Bahareh Yaraghi was mesmerizing onstage this year.
6. BAHAREH YARAGHI
There’s a simple truthfulness to Yaraghi’s stage work, as she proved again in three productions this year. As a miller’s daughter in The Death Of The King, she easily morphed from the shy commoner to the ruler himself. In an update of Virgil’s epic The Aeneid, she took on multiple roles and stood out as the woman with whom the modern-day Aeneas finally settled, a stranger in a strange land. Her most mesmerizing work, though, was in Pomona, playing a seeming innocent in a world of monsters and manipulators who might herself be the most monstrous character of all.
Cylla von Tiedemann
Anand Rajaram, here with Sarah Dodd, more than passed muster in Mustard and other shows.
7. ANAND RAJARAM
A clown who knows how to suggest a character’s dark side, Rajaram started the year with a Dora-winning performance in Mustard as an imaginary figure, initially invisible to most other characters, who is more real than anyone conceived. He followed that with more comic work as multiple characters in the farcical The 39 Steps, putting his rubbery face to excellent use, and Noises Off, another farce that had audiences sick with laughter. Rajaram tapped into a more serious mood as part of the futuristic TomorrowLove™ ensemble, whose eight members played dozens of characters.
André Sills's performance in "Master Harold" was riveting.
8. ANDRÉ SILLS
Big and imposing, Sills can easily create a fearsome figure onstage. But his performances this year allowed him to suggest a more sensitive side as well.
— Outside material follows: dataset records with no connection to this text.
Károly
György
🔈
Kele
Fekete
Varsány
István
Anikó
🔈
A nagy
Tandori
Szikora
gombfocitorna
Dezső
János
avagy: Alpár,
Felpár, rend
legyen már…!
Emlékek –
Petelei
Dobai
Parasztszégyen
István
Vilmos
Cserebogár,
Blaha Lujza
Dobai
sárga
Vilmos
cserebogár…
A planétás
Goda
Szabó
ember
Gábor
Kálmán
In the satiric The Adventures Of The Black Girl In Her Search For God, his Black Bearer had some thoughtful, clear-sighted ideas about the role of whites in the lives of Black people, while in Pomona, as Moe, half of a seriocomic pair of inept security guards, his need for violence and companionship were equally powerful. Sills’s outstanding performance, though, was in “Master Harold”… And The Boys, playing Sam, who does his best to support the young white Harold until the teen takes out his frustrations on the older man. I’ve never seen the threat of violence so well played onstage.
Jane Archibald (left) took wing in The Marriage Of Figaro.
9. JANE ARCHIBALD
The best opera singers are as skilled dramatically as vocally; there’s no excuse for a soulless stand-and-deliver performance, no matter how impressive the voice might be. You never have to worry about Archibald’s theatrical commitment. She played the wise, witty and warm maid Susanna in a dark-hued take on The Marriage Of Figaro, never quite revealing whether she was attracted to or repelled by the domineering nobleman who lusted after her. In Ariodante, another unconventionally staged opera, the soprano was caught between the amatory demands of the titular hero and a villainous clergyman, finally choosing to follow her own instinct by leaving them both behind.
Virgilia Griffith (left), here with Claire Armstrong, took us to many dramatic places this year, including Byhalia, Mississippi.
10. VIRGILIA GRIFFITH
Griffith keeps proving her strengths as actor and choreographer, this year impressing in five productions. She brought sharp comic timing and a sense of pain to a snooty wife who confronts her husband’s white lover in Byhalia, Mississippi; in How We Are, kept revealing emotional layers as a straight woman who can’t believe she slept with her girlfriend; and in Up The Garden Path, found laughs and tenderness as a cross-dressing Bajan woman who comes to Canada to pick fruit. As choreographer, she gave excitement to Dark Love (which she also directed) and helped define the various characters in Black Boys.